In 2015, I created the website, Skins I Have Worn, to track the process of directing and producing a performance piece based on my writings. I took the name from a poem I’d written that spoke to the way we are constantly changing, growing, evolving, taking on new roles, shedding old ones. For more information about that transformative journey, I invite you to explore the “performance/book” page. Because since then, the meaning has stayed the same, but the subject matter has radically altered.
In May of 2017, my husband, love and greatest supporter passed away. Since then I have desperately sought to ease the pain and heartache of losing him. Though nothing in my experience compares to the loss, I have sought solace where I always turn in times of heartache – the page.

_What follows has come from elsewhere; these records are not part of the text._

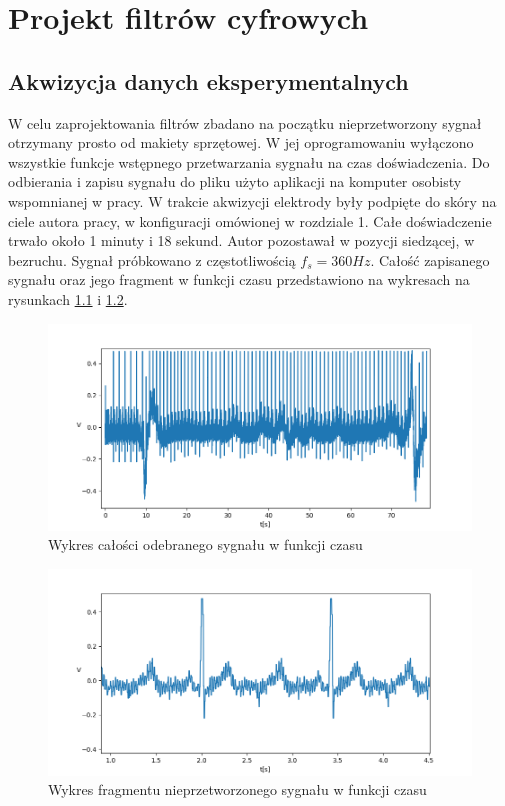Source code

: 
\chapter{Projekt filtrów cyfrowych}

\section{Akwizycja danych eksperymentalnych}

W celu zaprojektowania filtrów zbadano na początku nieprzetworzony sygnał otrzymany prosto
od makiety sprzętowej. W jej oprogramowaniu wyłączono wszystkie funkcje wstępnego przetwarzania
sygnału na czas doświadczenia.
Do odbierania i zapisu sygnału do pliku użyto aplikacji na komputer osobisty wspomnianej w pracy.
W trakcie akwizycji elektrody były podpięte do skóry na ciele autora pracy, w konfiguracji
omówionej w rozdziale 1. Całe doświadczenie trwało około 1 minuty i 18 sekund. Autor pozostawał
w pozycji siedzącej, w bezruchu. Sygnał próbkowano z częstotliwością $f_s = 360Hz$. 
Całość zapisanego sygnału oraz jego fragment w funkcji czasu przedstawiono na wykresach na rysunkach
\ref{fig:sigall} i \ref{fig:sigpart}.

\begin{figure}[h!]
    \centering 
    \includegraphics[scale=0.45]{pl/media/sigall.png}
    \caption{Wykres całości odebranego sygnału w funkcji czasu}
    \label{fig:sigall}
\end{figure}

\begin{figure}[h!]
    \centering 
    \includegraphics[scale=0.45]{pl/media/sig_unfiltered.png}
    \caption{Wykres fragmentu nieprzetworzonego sygnału w funkcji czasu}
    \label{fig:sigpart}
\end{figure}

Over the weeks and months since then, I’ve journaled for myself and then blogged publicly about his loss. Seeking not only a catharsis for myself, but perhaps a bit of relief and understanding for those who might be going through their own similar journey.
In time, this experience, these writings, may evolve into something else. I have no idea what. My creative spirit whispers gently in my ear, wraps kind arms around my heart. Yes, my love it hurts. It hurts. And yet your heart still beats, your lungs still breathe, your soul still longs to express the gifts you have been given. So I write and share and cry, and write some more.
In this time of unknowing and transition, I have held onto the name, “Skins I Have Worn,” because all I know for sure is that old skins have been ripped away, and a new one is slowly waiting to be revealed.